6° Auditions commentées : Plusieurs discothèques sont équipées de matériel pour les auditions collectives ou individuelles à la manière des magasins de disquaires. Telle était notre intention première. Mais l'expérience de nos collègues nous a été profitable : beaucoup nous ont montré l'audition individuelle libre comme une source d'allées et venues d'habitués monopolisant l'employé préposé à la discothèque et obligeant à une surveillance constante. De plus cette formule satisfait une minorité d'esthètes et paraît peu compatible avec le fonctionnement normal et la vocation culturelle d'une discothèque publique. C'est donc vers l'audition commentée que nous nous sommes orientés. Le petit nombre des auditeurs aux concerts classiques nous a montré que la plus grande partie de la population manquait de culture musicale. Si la discothèque voulait atteindre la plus grande clientèle, elle devait former les auditeurs. Nous avons fait le choix d'une chaîne haute fidélité qui a été installée dans le local même. Deux fois par semaine, le jeudi de 14 à 15 h et de 20 h 30 à 21 h 30, selon un programme arrêté pour le mois et diffusé par la presse et par le calendrier des manifestations culturelles publié par le Centre culturel communal, une œuvre est présentée aux auditeurs par une personne très avertie des problèmes musicaux (musicien, professeur de l'école de musique, etc.) : commentaire avant l'écoute, audition, échange de vues après l'audition.

Cette formule qui vise à éduquer musicalement le public jeune (l'après-midi) et le public adulte (le soir) a été accueillie avec intérêt par la municipalité et le Centre culturel communal. Ce dernier a financé entièrement l'équipement de la chaîne.

Lors des séances les châssis roulants porteurs des bacs à disques, habituellement disposés en épis dans la salle, sont poussés le long des parois et libèrent ainsi la place de 20 à 30 chaises.

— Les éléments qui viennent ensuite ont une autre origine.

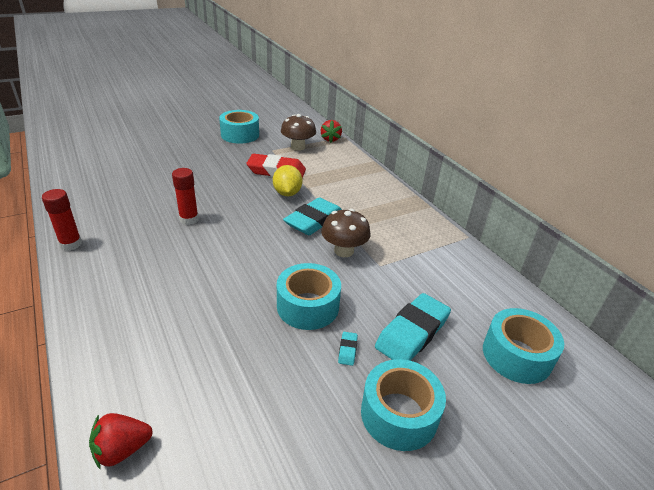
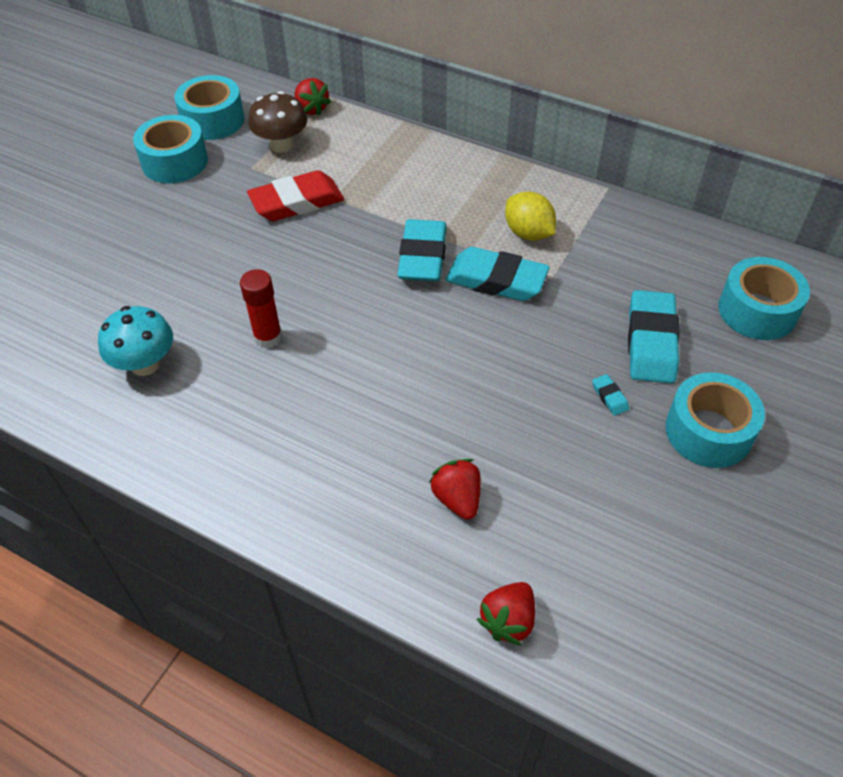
camera: 30 degrees left, 15 degrees up
red glue stick [42,189,82,251] -> none
yellow lemon [273,165,302,196] -> yellow lemon moved to [505,191,556,241]
turquoise tape [277,263,341,330] -> turquoise tape moved to [175,75,245,140]
brown mushroom [321,209,371,257] -> turquoise eraser [445,247,550,301]
none -> turquoise mushroom [98,306,173,376]
none -> red strawberry [429,459,481,520]

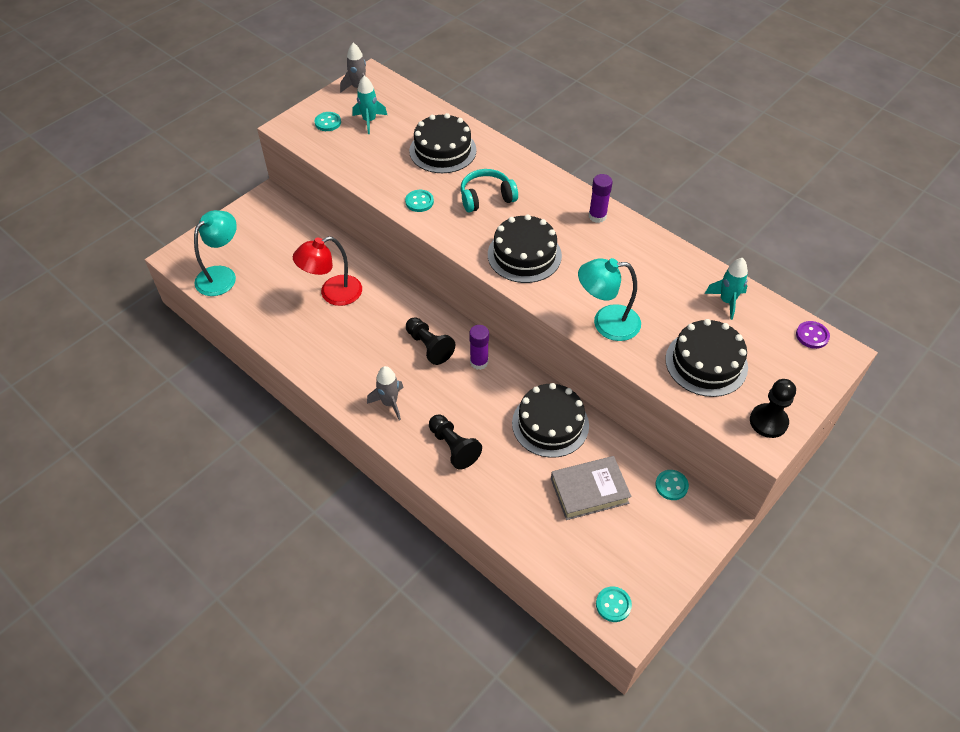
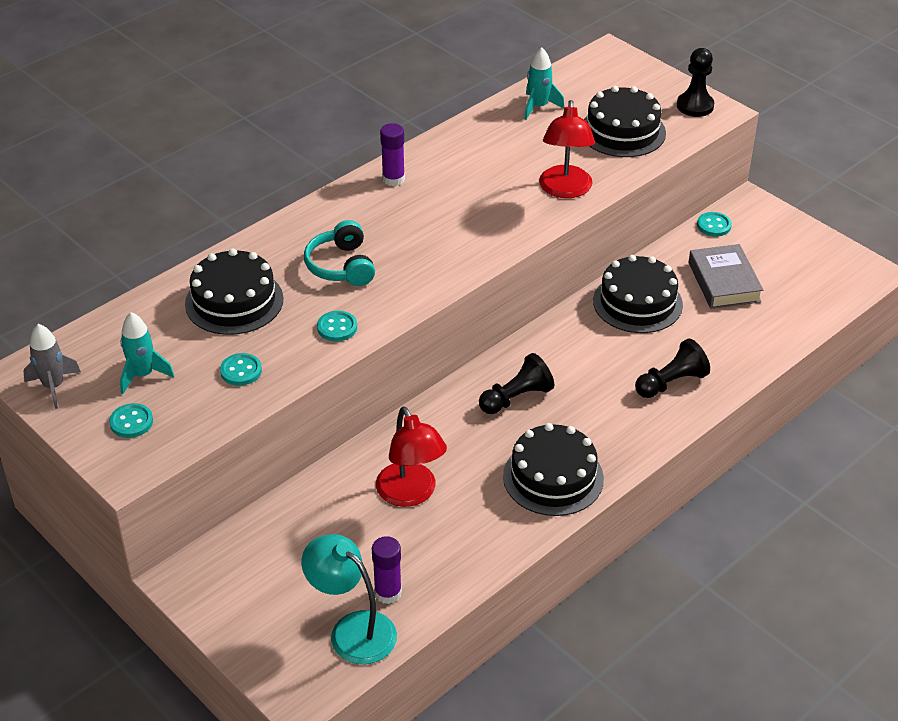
camera: 85 degrees left, 10 degrees down
grey rocket [367,366,404,421] -> none
purple glue stick [469,325,489,370] -> purple glue stick moved to [372,536,402,604]
black cake [488,214,562,283] -> black cake moved to [503,423,604,516]
turquoise lamp [578,258,641,341] -> red lamp [539,100,595,198]
turquoise button [596,586,632,622] -> turquoise button moved to [220,353,262,386]
purple button [796,321,830,349] -> none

L'ouverture récente de cette discothèque, inaugurée le 16 janvier 1968 en présence du sous-préfet de Saint-Dié, du maire, des conseillers municipaux, des membres du conseil d'administration du Centre culturel communal et du corps enseignant, ne permet pas de juger du résultat de ces initiatives, mais le succès obtenu dès le début (160 inscrits et 1 913 disques empruntés en 3 mois) semble montrer que la formule a rencontré le succès espéré.

Illustration
Annexes (1/3)

Illustration
Annexes (2/3)

Illustration
Annexes (3/3)

  1.  (retour)↑  C'est dans une perspective plus générale que Mlle J. Chassé avait traité de l'utilisation du disque au sein de nos établissements (in : B. Bibl. France, 1re année, n° 4, avril 1956, pp. 249-267.)